==== Supplied entries ====
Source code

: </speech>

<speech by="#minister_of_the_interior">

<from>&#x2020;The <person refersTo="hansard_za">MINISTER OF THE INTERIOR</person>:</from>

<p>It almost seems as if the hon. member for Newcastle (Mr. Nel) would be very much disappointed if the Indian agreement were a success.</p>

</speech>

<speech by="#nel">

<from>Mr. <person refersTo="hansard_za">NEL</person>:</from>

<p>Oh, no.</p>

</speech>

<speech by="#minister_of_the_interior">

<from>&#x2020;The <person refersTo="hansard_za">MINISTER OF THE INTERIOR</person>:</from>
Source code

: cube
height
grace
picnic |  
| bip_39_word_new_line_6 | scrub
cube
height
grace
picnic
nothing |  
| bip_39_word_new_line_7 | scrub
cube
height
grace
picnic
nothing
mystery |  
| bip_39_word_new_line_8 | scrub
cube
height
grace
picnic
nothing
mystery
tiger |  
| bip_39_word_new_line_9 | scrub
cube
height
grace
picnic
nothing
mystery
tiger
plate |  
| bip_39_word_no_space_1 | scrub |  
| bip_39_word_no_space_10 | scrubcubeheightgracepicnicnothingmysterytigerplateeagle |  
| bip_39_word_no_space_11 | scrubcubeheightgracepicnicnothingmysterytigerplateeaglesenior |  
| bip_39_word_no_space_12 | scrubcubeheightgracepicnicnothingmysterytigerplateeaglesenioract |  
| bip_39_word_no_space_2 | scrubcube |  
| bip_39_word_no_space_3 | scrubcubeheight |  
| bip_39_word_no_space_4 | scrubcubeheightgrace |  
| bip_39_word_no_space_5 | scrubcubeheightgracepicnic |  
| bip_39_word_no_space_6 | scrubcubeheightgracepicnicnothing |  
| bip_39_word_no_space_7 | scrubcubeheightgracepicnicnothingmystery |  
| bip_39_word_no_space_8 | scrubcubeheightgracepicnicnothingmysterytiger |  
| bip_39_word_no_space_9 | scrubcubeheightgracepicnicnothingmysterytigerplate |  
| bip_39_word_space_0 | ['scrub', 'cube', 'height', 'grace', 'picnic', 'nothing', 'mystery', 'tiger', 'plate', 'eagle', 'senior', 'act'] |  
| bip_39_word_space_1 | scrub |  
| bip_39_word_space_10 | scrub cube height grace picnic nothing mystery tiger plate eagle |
====
**Task to complete**. Down to the last line, retype the entries above exactly.

**Task result**.
Source code

: </speech>

<speech by="#minister_of_the_interior">

<from>&#x2020;The <person refersTo="hansard_za">MINISTER OF THE INTERIOR</person>:</from>

<p>It almost seems as if the hon. member for Newcastle (Mr. Nel) would be very much disappointed if the Indian agreement were a success.</p>

</speech>

<speech by="#nel">

<from>Mr. <person refersTo="hansard_za">NEL</person>:</from>

<p>Oh, no.</p>

</speech>

<speech by="#minister_of_the_interior">

<from>&#x2020;The <person refersTo="hansard_za">MINISTER OF THE INTERIOR</person>:</from>
Source code

: cube
height
grace
picnic |  
| bip_39_word_new_line_6 | scrub
cube
height
grace
picnic
nothing |  
| bip_39_word_new_line_7 | scrub
cube
height
grace
picnic
nothing
mystery |  
| bip_39_word_new_line_8 | scrub
cube
height
grace
picnic
nothing
mystery
tiger |  
| bip_39_word_new_line_9 | scrub
cube
height
grace
picnic
nothing
mystery
tiger
plate |  
| bip_39_word_no_space_1 | scrub |  
| bip_39_word_no_space_10 | scrubcubeheightgracepicnicnothingmysterytigerplateeagle |  
| bip_39_word_no_space_11 | scrubcubeheightgracepicnicnothingmysterytigerplateeaglesenior |  
| bip_39_word_no_space_12 | scrubcubeheightgracepicnicnothingmysterytigerplateeaglesenioract |  
| bip_39_word_no_space_2 | scrubcube |  
| bip_39_word_no_space_3 | scrubcubeheight |  
| bip_39_word_no_space_4 | scrubcubeheightgrace |  
| bip_39_word_no_space_5 | scrubcubeheightgracepicnic |  
| bip_39_word_no_space_6 | scrubcubeheightgracepicnicnothing |  
| bip_39_word_no_space_7 | scrubcubeheightgracepicnicnothingmystery |  
| bip_39_word_no_space_8 | scrubcubeheightgracepicnicnothingmysterytiger |  
| bip_39_word_no_space_9 | scrubcubeheightgracepicnicnothingmysterytigerplate |  
| bip_39_word_space_0 | ['scrub', 'cube', 'height', 'grace', 'picnic', 'nothing', 'mystery', 'tiger', 'plate', 'eagle', 'senior', 'act'] |  
| bip_39_word_space_1 | scrub |  
| bip_39_word_space_10 | scrub cube height grace picnic nothing mystery tiger plate eagle |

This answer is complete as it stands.